"Kopinya satu, yu! Lha ketannya mana ini?" Pesan Cak Buadi.
"Sabar sik yo cak! Ketane belum tanek, lima menit lagi dak entase." Mak Jum ibunya Yu Ratmi yang lagi marut kelapa menyahut.
"Yo wis, kopinya dulu, GPL ya ... Gak pakai lama! Nanti ketane sak lepek!" Cak Buadi melanjutkan pesanannya. Yu Ratmi cuman mencibirkan mulutnya, seolah masih sewot.
"Abah Nur tindak ke solo, kang. Buwuh sejak semalam. Tadi yang ngimami mas Guru Yakin." Kata Cak Buadi ke Kang Modin.
"Ooo, lha layak kok semalam aku papasan dengan mobil beliau di dekat terminal Nganjuk." Kata Kang Modin sambil melirik Lik Jumeri dan mas Poyo yang barusan datang ke lapak Yu Ratmi.
"Sampeyan iku yen kuperhatikan kok sajake sentimen sama Mbak Jah Bomber to cak Bu!" Kata Kang Modin lagi.
"Sentimen mergo lamarane ditolak kuwi!" Sahut Yu Ratmi. Cak Buadi buru-buru mengacungkan jari telunjuk ke depan mulutnya sendiri sambil matanya melotot ke Yu Ratmi. Mak Jum sampai tertawa terkekeh-kekeh.
"Tenan po Cak?" Tanya Kang Modin menggoda. Cak Buadi langsung menjawab sewot, "Ora Kang! Omongane Yu Ratmi wae kuwi!" Yu Ratmi tersenyum geli karena tembakannya kena.
"Yu, denger-denger mbak Jah mau berangkat umroh ya?" Tanya Lik Jumeri kepada Yu Ratmi. Pembeli yang lain termasuk cak Buadi dan Kang Modin kaget mendengar pertanyaan Lik Jumeri. Yu Ratmi mengangguk-angguk membenarkan pertanyaan Lik Jumeri.

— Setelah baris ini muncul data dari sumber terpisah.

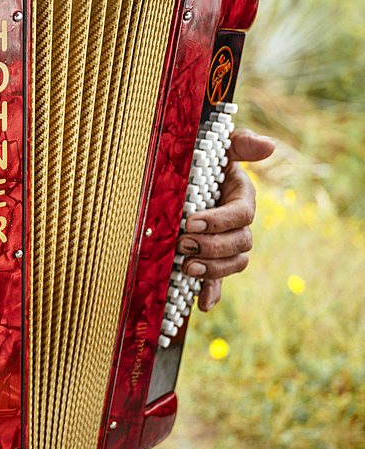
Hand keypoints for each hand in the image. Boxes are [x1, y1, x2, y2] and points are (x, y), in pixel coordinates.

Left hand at [176, 128, 274, 310]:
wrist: (181, 179)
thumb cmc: (201, 161)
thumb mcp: (217, 147)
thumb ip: (239, 144)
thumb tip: (269, 145)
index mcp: (241, 199)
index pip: (241, 216)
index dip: (218, 222)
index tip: (191, 222)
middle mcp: (238, 226)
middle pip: (239, 244)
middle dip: (211, 247)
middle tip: (183, 245)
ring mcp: (226, 246)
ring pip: (233, 265)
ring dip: (213, 270)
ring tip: (187, 268)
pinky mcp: (211, 261)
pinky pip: (219, 283)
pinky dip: (212, 295)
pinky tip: (201, 304)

Mak Jum yang kemudian menyahut. "Mbak Jah sudah nabung ada kalau lima tahun ini di koperasi pedagang pasar. Ndelalah kemarin kambingnya manak semua, dan digentine adiknya, sehingga bisa nutup biaya umrohnya. Insya Allah awal Pebruari nanti berangkatnya."

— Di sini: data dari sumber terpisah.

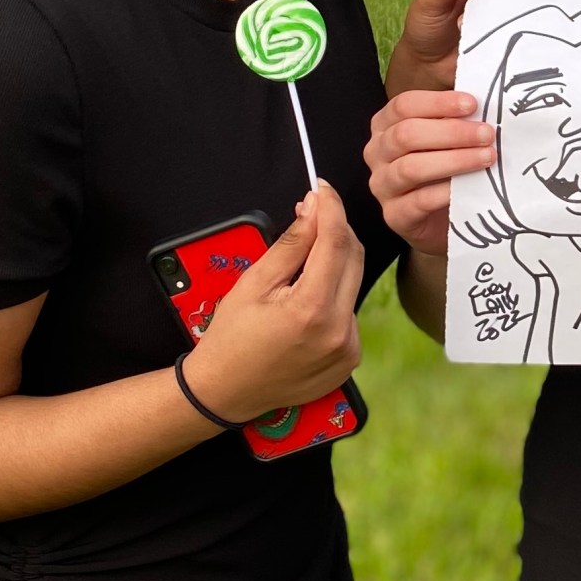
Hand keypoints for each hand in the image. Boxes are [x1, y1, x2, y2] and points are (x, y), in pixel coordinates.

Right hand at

"Ooo, gak ngiro saya kalo dari jualan pecel saja ternyata bisa untuk berangkat umroh. Wah, pinter tenan mbak Jah ki." Cak Buadi ngalembono mbak Jah. Pengunjung lapak ketan secara berbarengan menyahuti, "Lhaaaaaa, tenan to!" Cak Buadi tersipu-sipu kena jebakan Batman lagi.